Dexmedetomidine-methadone-ketamine versus dexmedetomidine-methadone-alfaxalone for cats undergoing ovariectomy.
Objective: To compare the duration, quality of anaesthesia and analgesia, and quality of recovery of dexmedetomidine and methadone combined with either ketamine or alfaxalone.
Methods: Randomized, prospective clinical trial. Methods: A group of 44 healthy client-owned cats presenting for ovariectomy. Methods: Cats were randomly assigned to one of the two treatment groups: DAM (n=22), which was administered intramuscularly (IM) dexmedetomidine (15 μg kg-1), methadone (0.3 mg kg-1) and alfaxalone (3 mg kg-1), and DKM (n=22), which was administered IM dexmedetomidine (15 μg kg-1), methadone (0.3 mg kg-1) and ketamine (3 mg kg-1). During anaesthesia, heart rate, respiratory rate and systolic arterial pressure were measured every 5 minutes. Cats that moved or had poor muscle relaxation were administered an additional 1 mg kg-1 of either alfaxalone (DAM) or ketamine (DKM) intravenously (IV). In cases of increased autonomic responses to surgical stimulation, fentanyl (2 μg kg-1) was administered IV. At the end of the surgery, atipamezole (75 μg kg-1) was administered IM, and the times to both sternal recumbency and active interaction were recorded. Quality of recovery was evaluated with a simple descriptive scale.

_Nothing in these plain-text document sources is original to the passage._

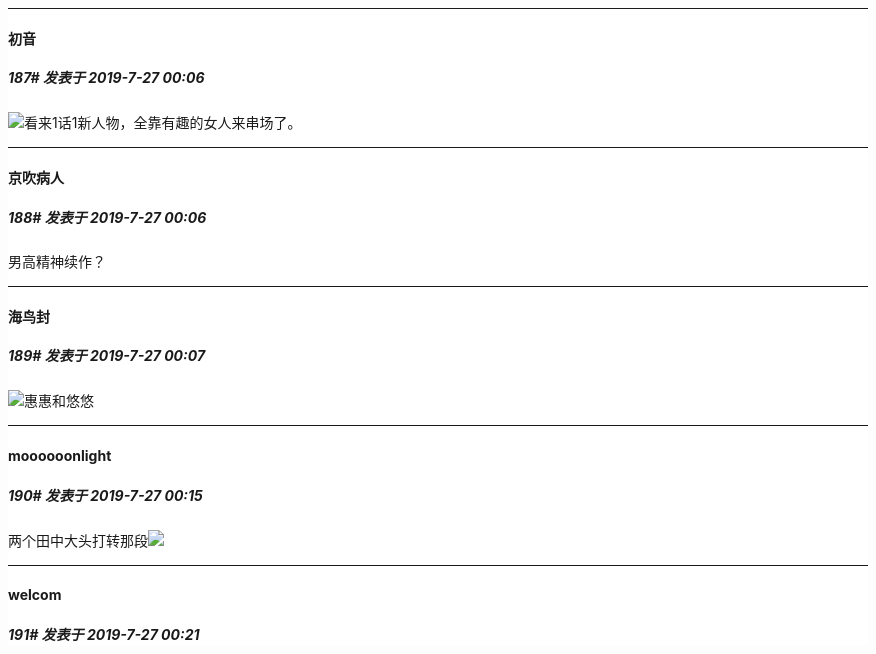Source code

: 



-----

####  初音  
##### 187#       发表于 2019-7-27 00:06



![](https://static.saraba1st.com/image/smiley/face2017/029.png)看来1话1新人物，全靠有趣的女人来串场了。







-----

####  京吹病人  
##### 188#       发表于 2019-7-27 00:06




男高精神续作？







-----

####  海鸟封  
##### 189#       发表于 2019-7-27 00:07



![](https://static.saraba1st.com/image/smiley/face2017/061.gif)惠惠和悠悠







-----

####  moooooonlight  
##### 190#       发表于 2019-7-27 00:15




两个田中大头打转那段![](https://static.saraba1st.com/image/smiley/face2017/067.png)







-----

####  welcom  
##### 191#       发表于 2019-7-27 00:21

The UNESP-Botucatu multidimensional composite pain scale and a visual analogue scale were used to evaluate postoperative analgesia at the return of active interaction and 1, 2 and 3 hours later.
Results: The additional anaesthesia and rescue fentanyl requirements were similar between groups. The quality of recovery was better in the DAM group than in the DKM group [simple descriptive scale scores: 0 (0-1) and 1 (0-3), respectively; p=0.002]. Postoperative pain scores decreased progressively over time in both groups, with no significant differences (p=0.08) between them.
Conclusions: Both protocols provided comparable quality of anaesthesia and analgesia and were suitable for cats undergoing ovariectomy. In combination with methadone and dexmedetomidine, alfaxalone and ketamine showed comfortable and reliable recoveries.